◆ WHAT YOU NEED TO DO
If a record holds a picture, please leave the picture out and copy the rest of the record exactly.

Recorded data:

|---|

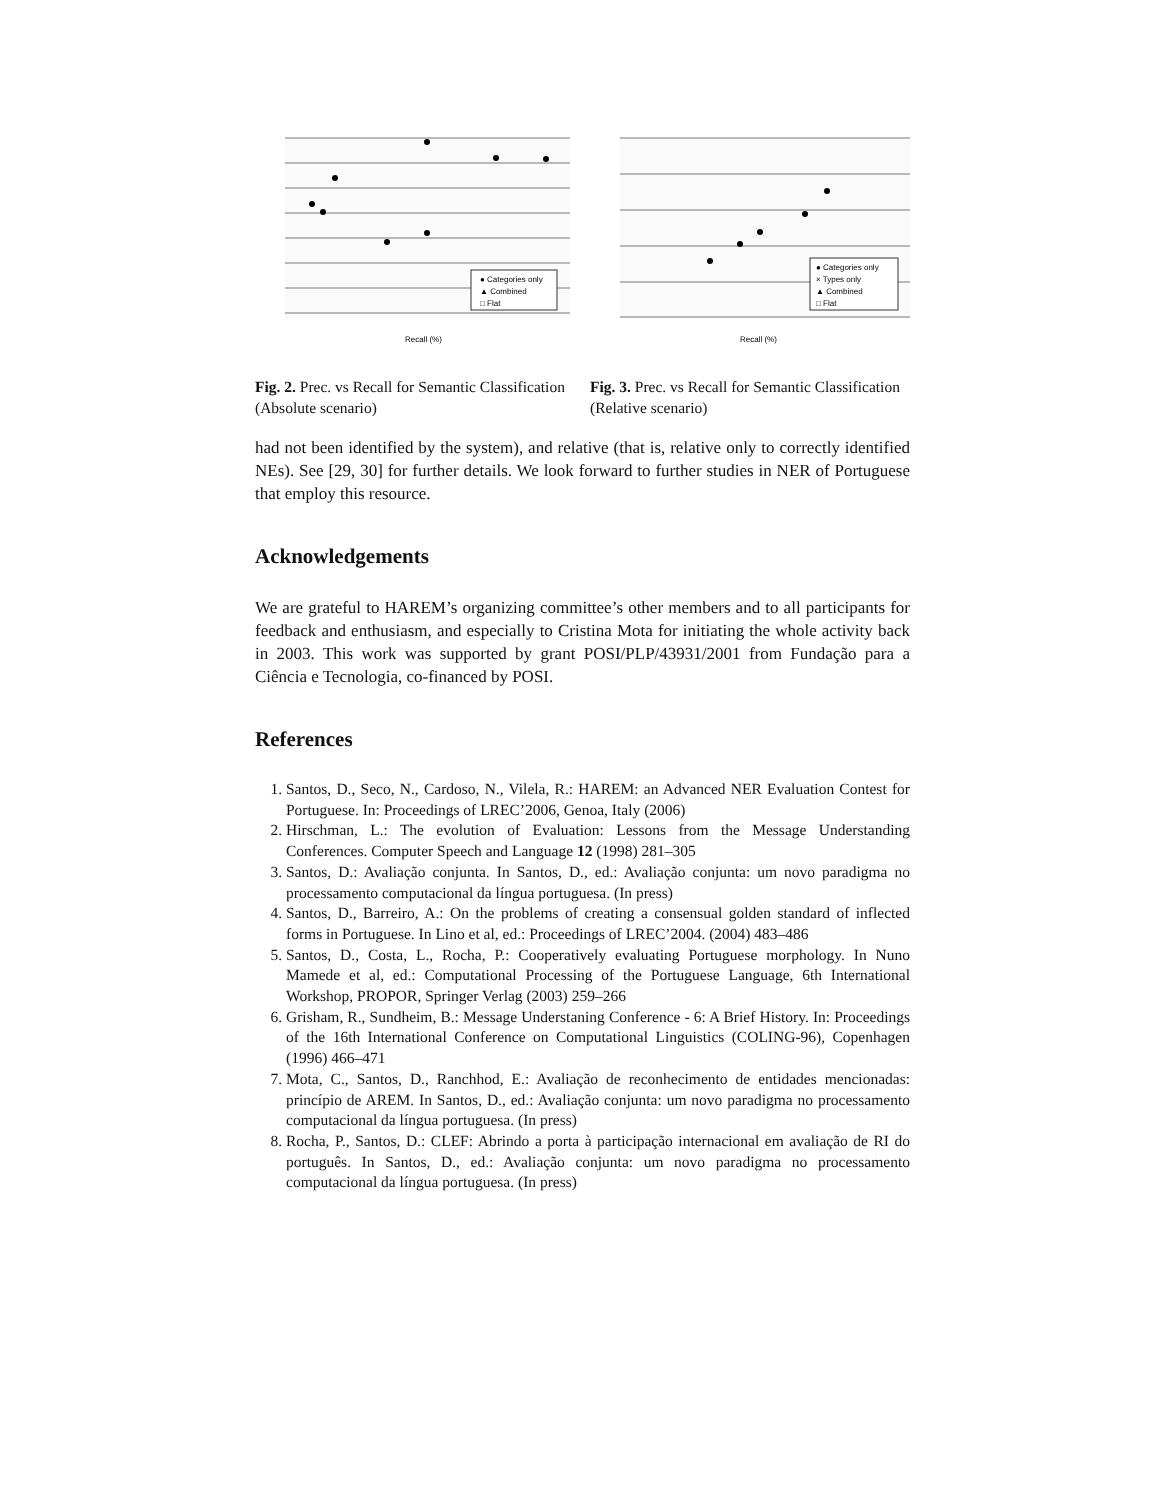Recall (%)
● Categories only
▲ Combined
□ Flat
Fig. 2. Prec. vs Recall for Semantic Classification (Absolute scenario)
Recall (%)
● Categories only
× Types only
▲ Combined
□ Flat
Fig. 3. Prec. vs Recall for Semantic Classification (Relative scenario)
had not been identified by the system), and relative (that is, relative only to correctly identified NEs). See [29, 30] for further details. We look forward to further studies in NER of Portuguese that employ this resource.
Acknowledgements
We are grateful to HAREM’s organizing committee’s other members and to all participants for feedback and enthusiasm, and especially to Cristina Mota for initiating the whole activity back in 2003. This work was supported by grant POSI/PLP/43931/2001 from Fundação para a Ciência e Tecnologia, co-financed by POSI.
References
1. Santos, D., Seco, N., Cardoso, N., Vilela, R.: HAREM: an Advanced NER Evaluation Contest for Portuguese. In: Proceedings of LREC’2006, Genoa, Italy (2006)
2. Hirschman, L.: The evolution of Evaluation: Lessons from the Message Understanding Conferences. Computer Speech and Language 12 (1998) 281–305
3. Santos, D.: Avaliação conjunta. In Santos, D., ed.: Avaliação conjunta: um novo paradigma no processamento computacional da língua portuguesa. (In press)
4. Santos, D., Barreiro, A.: On the problems of creating a consensual golden standard of inflected forms in Portuguese. In Lino et al, ed.: Proceedings of LREC’2004. (2004) 483–486
5. Santos, D., Costa, L., Rocha, P.: Cooperatively evaluating Portuguese morphology. In Nuno Mamede et al, ed.: Computational Processing of the Portuguese Language, 6th International Workshop, PROPOR, Springer Verlag (2003) 259–266
6. Grisham, R., Sundheim, B.: Message Understaning Conference - 6: A Brief History. In: Proceedings of the 16th International Conference on Computational Linguistics (COLING-96), Copenhagen (1996) 466–471
7. Mota, C., Santos, D., Ranchhod, E.: Avaliação de reconhecimento de entidades mencionadas: princípio de AREM. In Santos, D., ed.: Avaliação conjunta: um novo paradigma no processamento computacional da língua portuguesa. (In press)
8. Rocha, P., Santos, D.: CLEF: Abrindo a porta à participação internacional em avaliação de RI do português. In Santos, D., ed.: Avaliação conjunta: um novo paradigma no processamento computacional da língua portuguesa. (In press)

|---|

◆ ANSWER SPACE
Recall (%)
● Categories only
▲ Combined
□ Flat
Fig. 2. Prec. vs Recall for Semantic Classification (Absolute scenario)
Recall (%)
● Categories only
× Types only
▲ Combined
□ Flat
Fig. 3. Prec. vs Recall for Semantic Classification (Relative scenario)
had not been identified by the system), and relative (that is, relative only to correctly identified NEs). See [29, 30] for further details. We look forward to further studies in NER of Portuguese that employ this resource.
Acknowledgements
We are grateful to HAREM’s organizing committee’s other members and to all participants for feedback and enthusiasm, and especially to Cristina Mota for initiating the whole activity back in 2003. This work was supported by grant POSI/PLP/43931/2001 from Fundação para a Ciência e Tecnologia, co-financed by POSI.
References
1. Santos, D., Seco, N., Cardoso, N., Vilela, R.: HAREM: an Advanced NER Evaluation Contest for Portuguese. In: Proceedings of LREC’2006, Genoa, Italy (2006)
2. Hirschman, L.: The evolution of Evaluation: Lessons from the Message Understanding Conferences. Computer Speech and Language 12 (1998) 281–305
3. Santos, D.: Avaliação conjunta. In Santos, D., ed.: Avaliação conjunta: um novo paradigma no processamento computacional da língua portuguesa. (In press)
4. Santos, D., Barreiro, A.: On the problems of creating a consensual golden standard of inflected forms in Portuguese. In Lino et al, ed.: Proceedings of LREC’2004. (2004) 483–486
5. Santos, D., Costa, L., Rocha, P.: Cooperatively evaluating Portuguese morphology. In Nuno Mamede et al, ed.: Computational Processing of the Portuguese Language, 6th International Workshop, PROPOR, Springer Verlag (2003) 259–266
6. Grisham, R., Sundheim, B.: Message Understaning Conference - 6: A Brief History. In: Proceedings of the 16th International Conference on Computational Linguistics (COLING-96), Copenhagen (1996) 466–471
7. Mota, C., Santos, D., Ranchhod, E.: Avaliação de reconhecimento de entidades mencionadas: princípio de AREM. In Santos, D., ed.: Avaliação conjunta: um novo paradigma no processamento computacional da língua portuguesa. (In press)
8. Rocha, P., Santos, D.: CLEF: Abrindo a porta à participação internacional em avaliação de RI do português. In Santos, D., ed.: Avaliação conjunta: um novo paradigma no processamento computacional da língua portuguesa. (In press)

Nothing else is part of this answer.